OpenAI's announcements at the conference revolved exclusively around enhancing its developer API, introducing model distillation, prompt caching, vision fine-tuning, and the Realtime API. The latter was perhaps the biggest announcement of the event: the Realtime API enables developers to build swift and responsive (nearly real-time) speech-to-speech conversations into their applications using one of six preset voices which differ from the ones available for ChatGPT. For less demanding applications, the Chat Completions API will now support audio inputs and outputs so developers can have their applications accept audio or text as input and respond with audio, text, or both.
The added support for vision fine-tuning lets developers conduct additional fine-tuning on images to improve models' performance on vision-based tasks, including visual search and object detection. Prompt caching allows developers to reduce costs and latency by letting them reuse frequently seen input tokens, which result from sharing a codebase with a coding assistant or having multiturn conversations with a chatbot. In both cases, multiple prompts will likely refer to specific sections of a codebase, or to content shared in a previous turn from a conversation. Storing these in a cache makes them easier and faster to retrieve, while OpenAI's 50% discount on cached tokens drives down the cost of the application.

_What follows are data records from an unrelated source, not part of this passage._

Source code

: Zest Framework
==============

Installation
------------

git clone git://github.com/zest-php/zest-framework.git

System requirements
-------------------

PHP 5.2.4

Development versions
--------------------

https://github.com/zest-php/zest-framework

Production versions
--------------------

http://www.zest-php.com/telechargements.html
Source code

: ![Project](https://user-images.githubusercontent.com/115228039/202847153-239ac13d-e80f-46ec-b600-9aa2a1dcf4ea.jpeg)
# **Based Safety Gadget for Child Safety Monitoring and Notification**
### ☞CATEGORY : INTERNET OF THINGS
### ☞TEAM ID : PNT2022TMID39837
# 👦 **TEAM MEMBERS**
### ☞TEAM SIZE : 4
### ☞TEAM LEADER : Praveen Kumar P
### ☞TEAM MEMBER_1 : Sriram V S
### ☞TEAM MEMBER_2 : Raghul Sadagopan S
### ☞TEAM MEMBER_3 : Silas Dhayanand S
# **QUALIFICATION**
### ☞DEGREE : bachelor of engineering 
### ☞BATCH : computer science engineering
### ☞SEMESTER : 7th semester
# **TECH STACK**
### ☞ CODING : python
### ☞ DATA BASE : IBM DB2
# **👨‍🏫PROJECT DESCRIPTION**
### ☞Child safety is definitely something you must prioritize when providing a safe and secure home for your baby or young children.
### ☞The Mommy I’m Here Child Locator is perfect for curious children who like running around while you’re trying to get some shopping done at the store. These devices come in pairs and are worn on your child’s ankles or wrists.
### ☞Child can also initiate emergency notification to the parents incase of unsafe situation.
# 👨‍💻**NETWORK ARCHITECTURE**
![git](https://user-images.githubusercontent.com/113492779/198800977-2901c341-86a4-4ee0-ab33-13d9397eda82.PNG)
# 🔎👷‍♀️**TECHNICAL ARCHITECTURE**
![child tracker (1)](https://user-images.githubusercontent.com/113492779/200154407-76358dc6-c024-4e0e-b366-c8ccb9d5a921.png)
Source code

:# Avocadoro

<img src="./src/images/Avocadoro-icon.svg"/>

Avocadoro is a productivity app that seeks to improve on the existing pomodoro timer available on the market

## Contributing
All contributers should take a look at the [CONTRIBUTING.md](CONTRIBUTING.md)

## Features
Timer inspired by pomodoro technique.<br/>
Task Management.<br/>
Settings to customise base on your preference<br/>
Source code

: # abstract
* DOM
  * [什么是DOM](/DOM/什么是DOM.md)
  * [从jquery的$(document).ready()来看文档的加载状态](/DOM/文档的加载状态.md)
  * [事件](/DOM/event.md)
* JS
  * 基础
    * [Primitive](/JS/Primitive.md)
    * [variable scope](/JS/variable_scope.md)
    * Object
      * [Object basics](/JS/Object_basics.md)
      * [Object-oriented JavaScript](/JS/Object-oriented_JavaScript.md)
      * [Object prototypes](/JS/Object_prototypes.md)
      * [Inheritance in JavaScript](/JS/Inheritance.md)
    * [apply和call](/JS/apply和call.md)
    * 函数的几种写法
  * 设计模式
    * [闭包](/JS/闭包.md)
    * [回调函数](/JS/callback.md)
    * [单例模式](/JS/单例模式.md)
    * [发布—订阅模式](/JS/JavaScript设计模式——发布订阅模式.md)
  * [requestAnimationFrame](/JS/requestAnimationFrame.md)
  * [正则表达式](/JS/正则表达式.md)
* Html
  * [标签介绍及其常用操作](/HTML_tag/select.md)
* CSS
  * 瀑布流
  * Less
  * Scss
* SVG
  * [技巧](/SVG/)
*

Finally, the model distillation functionality enables fine-tuning smaller models, like GPT-4o mini, on the output of larger ones, such as o1-preview and GPT-4o. As a result, developers should be able to lower their costs by using a smaller model but obtaining a performance boost from the distillation. The offering includes evaluation tools (currently in the beta stage) that enable developers to test the performance of their fine-tuned models.